Of all the wonders at this year's Magic Festival, one thing we didn't anticipate was Dracula. Rafael is a magician taking on the famous Count's duties at the closing gala, but we knew he was a true vampire when he agreed to an interview with Fred Fletch

Feature by FRED FLETCH | 08 Jun 2015

During my time with The Skinny, I've interviewed some of our planet's most exciting porn stars, ninjas and knightriders. However, this is the first time I've had the opportunity to talk to a Dracula. Not just any Dracula, a Belgian warlock who goes by the name Rafael. Now that's like giving Frankenstein a jet-pack or putting Wolfman on the moon.

Fred Fletch: You're only coming to Edinburgh for the finale of the Magic Festival. Do you have secret sinister reasons for only swooping in at the end? I bet it is sinister.

Rafael: It's not wise to scare people away in the beginning of the festival so it's best to make my appearance for the grand finale of the Magic Festival. Also this way I can enjoy the rest of this wonderful festival incognito without people knowing that there is a vampire amongst them.

I knew it was sinister. Being a magician is the quickest way to get your father to demand a paternity test. What did your parents say when it became clear you were a vampire?

My parents met on fangsgiving while on holiday in Transylvania so they were not surprised.

Obviously you've got the kind of balls that look good in a cape. But is there ever a time to dress up like everyone's Grandma like Gary Oldman?

Like Gary Oldman, I love to play different characters but I hope to have less divorces than him.

Why were you not cast as Commissioner Gordon in Christopher Nolan's Batman films?

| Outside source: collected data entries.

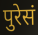
पुरेसं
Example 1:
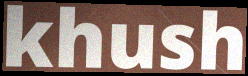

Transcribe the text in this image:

khush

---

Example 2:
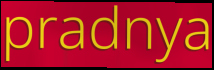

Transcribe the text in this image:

pradnya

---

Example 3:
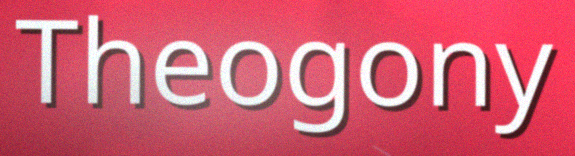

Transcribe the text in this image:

Theogony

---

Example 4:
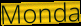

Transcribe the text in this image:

Monda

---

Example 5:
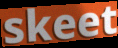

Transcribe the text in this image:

skeet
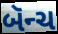
બૅન્ચ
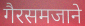
गैरसमजाने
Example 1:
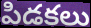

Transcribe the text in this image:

పిడకలు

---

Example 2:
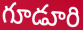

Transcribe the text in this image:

గూడూరి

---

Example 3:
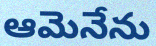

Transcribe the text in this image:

ఆమెనేను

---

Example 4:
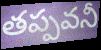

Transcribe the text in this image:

తప్పవనీ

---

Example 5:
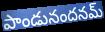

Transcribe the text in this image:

పాండునందనమ్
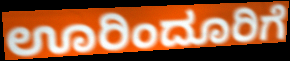
ಊರಿಂದೂರಿಗೆ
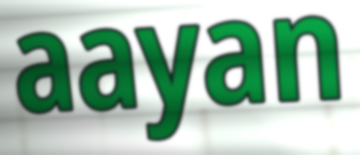
aayan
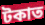
টকাত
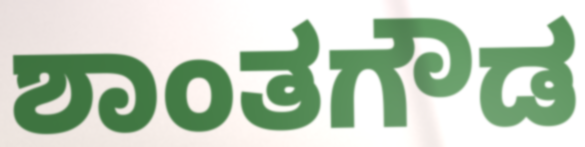
ಶಾಂತಗೌಡ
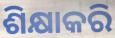
ଶିକ୍ଷାକରି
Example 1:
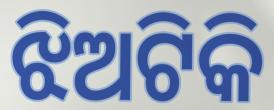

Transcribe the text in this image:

ଝିଅଟିକି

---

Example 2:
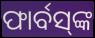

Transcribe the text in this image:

ଫାର୍ବସ୍‌ଙ୍କ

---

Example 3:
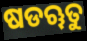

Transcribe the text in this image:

ଷଡୠତୁ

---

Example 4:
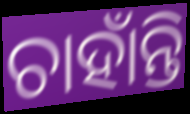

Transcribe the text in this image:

ଚାହାଁନ୍ତି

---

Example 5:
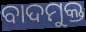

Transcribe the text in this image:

ବାଦମୁକ୍ତ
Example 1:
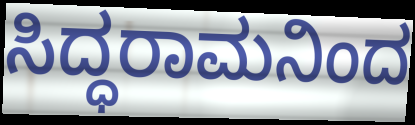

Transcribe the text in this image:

ಸಿದ್ಧರಾಮನಿಂದ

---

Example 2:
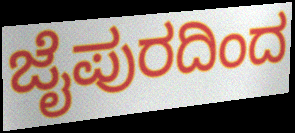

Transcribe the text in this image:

ಜೈಪುರದಿಂದ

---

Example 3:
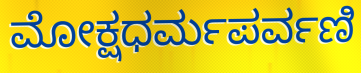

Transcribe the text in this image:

ಮೋಕ್ಷಧರ್ಮಪರ್ವಣಿ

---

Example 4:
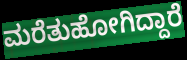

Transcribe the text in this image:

ಮರೆತುಹೋಗಿದ್ದಾರೆ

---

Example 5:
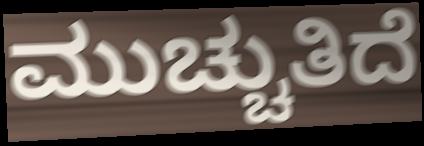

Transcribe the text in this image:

ಮುಚ್ಚುತಿದೆ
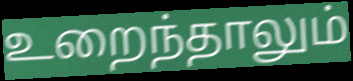
உறைந்தாலும்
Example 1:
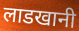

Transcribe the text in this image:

लाडखानी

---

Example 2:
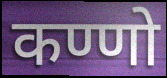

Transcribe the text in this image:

कण्णो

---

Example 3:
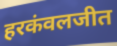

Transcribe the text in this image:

हरकंवलजीत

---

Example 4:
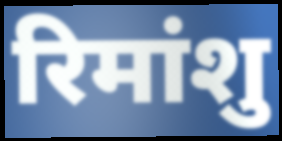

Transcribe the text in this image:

रिमांशु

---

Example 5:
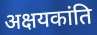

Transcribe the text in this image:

अक्षयकांति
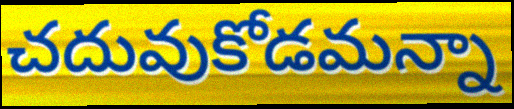
చదువుకోడమన్నా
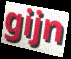
gijn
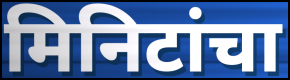
मिनिटांचा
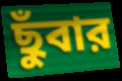
ছুঁবার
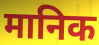
मानिक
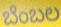
ಬೆಂಬಲ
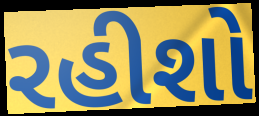
રહીશો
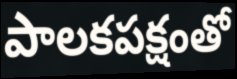
పాలకపక్షంతో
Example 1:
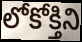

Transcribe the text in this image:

లోకోక్తిని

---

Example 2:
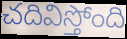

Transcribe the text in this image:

చదివిస్తోంది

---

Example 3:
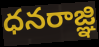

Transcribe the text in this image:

ధనరాజ్ఞి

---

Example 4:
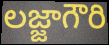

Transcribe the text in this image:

లజ్జాగౌరి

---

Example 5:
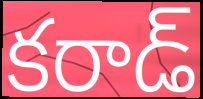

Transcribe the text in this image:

కరాడ్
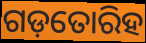
ଗଡ଼ତୋରିହ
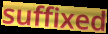
suffixed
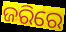
ଜରିରେ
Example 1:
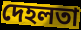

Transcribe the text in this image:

দেহলতা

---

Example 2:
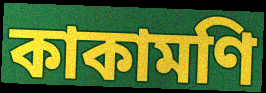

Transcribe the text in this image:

কাকামণি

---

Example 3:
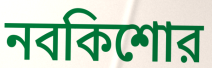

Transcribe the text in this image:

নবকিশোর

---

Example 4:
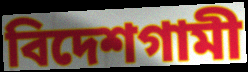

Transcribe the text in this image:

বিদেশগামী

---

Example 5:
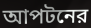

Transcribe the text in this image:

আপটনের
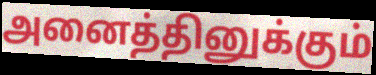
அனைத்தினுக்கும்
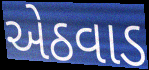
એઠવાડ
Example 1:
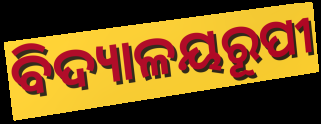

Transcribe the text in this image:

ବିଦ୍ୟାଳୟରୂପୀ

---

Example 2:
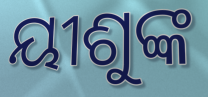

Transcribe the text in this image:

ୟୀଶୁଙ୍କ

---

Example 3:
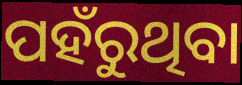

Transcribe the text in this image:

ପହଁରୁଥିବା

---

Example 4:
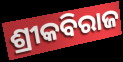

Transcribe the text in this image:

ଶ୍ରୀକବିରାଜ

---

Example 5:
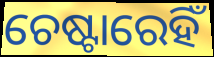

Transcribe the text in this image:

ଚେଷ୍ଟାରେହିଁ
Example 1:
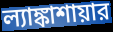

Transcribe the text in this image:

ল্যাঙ্কাশায়ার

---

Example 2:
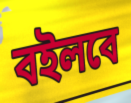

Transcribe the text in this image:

বইলবে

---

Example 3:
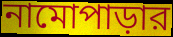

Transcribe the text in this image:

নামোপাড়ার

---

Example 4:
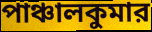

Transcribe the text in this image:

পাঞ্চালকুমার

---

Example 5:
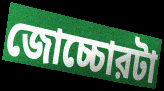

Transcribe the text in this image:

জোচ্চোরটা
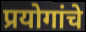
प्रयोगांचे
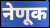
नेणूक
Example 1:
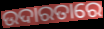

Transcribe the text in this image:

ଉଦାରତାରେ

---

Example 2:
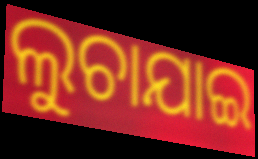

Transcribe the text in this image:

ଲୁଚାଯାଇ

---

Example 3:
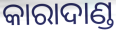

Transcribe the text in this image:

କାରାଦାଣ୍ଡ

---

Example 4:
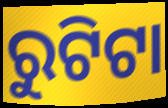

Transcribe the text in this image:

ରୁଟିଟା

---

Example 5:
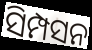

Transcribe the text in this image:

ସିମ୍ପସନ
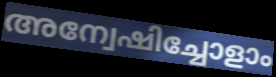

I'm not sure why... maybe they thought I am demanding as I don't like sunlights and only like to work after midnight. Also, I look terrible with a moustache.

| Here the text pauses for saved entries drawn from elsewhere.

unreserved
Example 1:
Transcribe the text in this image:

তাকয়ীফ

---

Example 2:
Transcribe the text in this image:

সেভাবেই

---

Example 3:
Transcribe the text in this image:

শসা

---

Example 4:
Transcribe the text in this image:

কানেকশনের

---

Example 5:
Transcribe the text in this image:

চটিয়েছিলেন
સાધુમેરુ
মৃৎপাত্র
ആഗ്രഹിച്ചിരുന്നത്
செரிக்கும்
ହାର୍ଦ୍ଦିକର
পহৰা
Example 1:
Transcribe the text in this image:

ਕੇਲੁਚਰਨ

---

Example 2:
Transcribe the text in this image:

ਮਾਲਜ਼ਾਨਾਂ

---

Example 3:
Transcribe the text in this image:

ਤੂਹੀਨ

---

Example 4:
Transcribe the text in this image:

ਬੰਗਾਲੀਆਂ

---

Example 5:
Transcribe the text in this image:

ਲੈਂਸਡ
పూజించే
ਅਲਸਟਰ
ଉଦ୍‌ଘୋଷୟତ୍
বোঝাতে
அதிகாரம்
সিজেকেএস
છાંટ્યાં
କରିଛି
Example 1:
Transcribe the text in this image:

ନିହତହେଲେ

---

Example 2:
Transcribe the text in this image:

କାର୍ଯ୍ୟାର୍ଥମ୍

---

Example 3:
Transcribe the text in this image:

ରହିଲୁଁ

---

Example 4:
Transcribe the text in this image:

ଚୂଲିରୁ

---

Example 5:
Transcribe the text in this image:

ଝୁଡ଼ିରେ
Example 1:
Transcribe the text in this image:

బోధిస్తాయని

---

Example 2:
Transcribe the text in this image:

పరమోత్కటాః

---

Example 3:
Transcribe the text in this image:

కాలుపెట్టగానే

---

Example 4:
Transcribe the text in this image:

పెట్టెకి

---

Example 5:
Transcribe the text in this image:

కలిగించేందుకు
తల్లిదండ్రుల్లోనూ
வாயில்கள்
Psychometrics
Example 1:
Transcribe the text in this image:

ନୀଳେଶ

When I was young, vampires were the toughest, sexiest anythings ever. Then the 2000s arrived and vampires started to look as scary as the bloke in Twilight who looks like Ted Danson from Cheers. Do you think vampires are forever doomed to be like that Hufflepuff or can they ever recover their reputation for being badass?

Hollywood now make us look like glampires but I'm sure we will recover soon.

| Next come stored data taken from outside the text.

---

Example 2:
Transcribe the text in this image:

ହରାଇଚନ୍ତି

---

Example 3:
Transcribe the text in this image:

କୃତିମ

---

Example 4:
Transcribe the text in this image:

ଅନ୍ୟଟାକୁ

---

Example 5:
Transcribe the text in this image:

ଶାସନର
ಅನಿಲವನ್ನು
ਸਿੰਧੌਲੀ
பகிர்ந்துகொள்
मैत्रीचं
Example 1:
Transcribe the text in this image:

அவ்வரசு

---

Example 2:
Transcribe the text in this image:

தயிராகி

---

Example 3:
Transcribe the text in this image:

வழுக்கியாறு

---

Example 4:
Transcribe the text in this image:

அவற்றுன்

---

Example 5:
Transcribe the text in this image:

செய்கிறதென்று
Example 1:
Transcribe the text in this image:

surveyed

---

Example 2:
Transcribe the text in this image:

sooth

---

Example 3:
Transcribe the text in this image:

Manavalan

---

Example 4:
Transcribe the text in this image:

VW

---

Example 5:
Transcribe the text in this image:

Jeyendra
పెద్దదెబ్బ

In the old days I guess you'd spend long periods of time searching out a maiden's neck to suck on like it's a Capri-Sun. Nowadays, according to my inbox, there are literally hundreds of hot single ladies in my area. For a vampire, has the internet taken the joy out of the chase?

Real vampires still like the old fashion way because we discovered that on the internet people lie about their virginity and are not honest about their blood type.

Since vampires live for centuries, does stuff like the internet blow your mind? For all our modern conveniences (like microwaves, desensitisation condoms and yoghurts on sticks) do you ever miss impaling people with impunity like Vlad in the fifteenth century?

I miss the old days but now it's easy to go online and find a bloodbank nearby wherever I am, which is very convenient.

I've seen enough Teen Wolf to know that it's a scientific fact that werewolves could play basketball at a professional level (this could be a racial stereotype). Are Belgian vampires skilled in any particular sport to the awesome levels of the werewolf species?

Belgian vampires are specialised in making beer disappear and we like to practise this skill often.

Was Enzo Scifo also a Belgian Dracula and is this how he acquired his footballing superpowers?

He's actually a devil so he blends in perfectly with Belgium's football team de rode duivels (red devils).

Have you seen the 1983 movie Krull? (If yes, can you put me in touch with Ken Marshall?)

I haven't seen that movie but I will organise a movie night soon with some popcorn and a bloody mary.

If this copy of The Daily Impale I'm reading is true, the European Union encourages thousands of vampires to invade our country and steal all our blood. What are your feelings on being part of the Union?

Like with everything there are pros and cons being a union. I think as long as you can drive on the other side of the road unlike the other European countries you have nothing to worry about. BTW there are already a lot of vampires in your country but they prefer to call themselves politicians.

You're going to bite me now aren't you? 

Of course! Soon you will discover it sucks to be a vampire.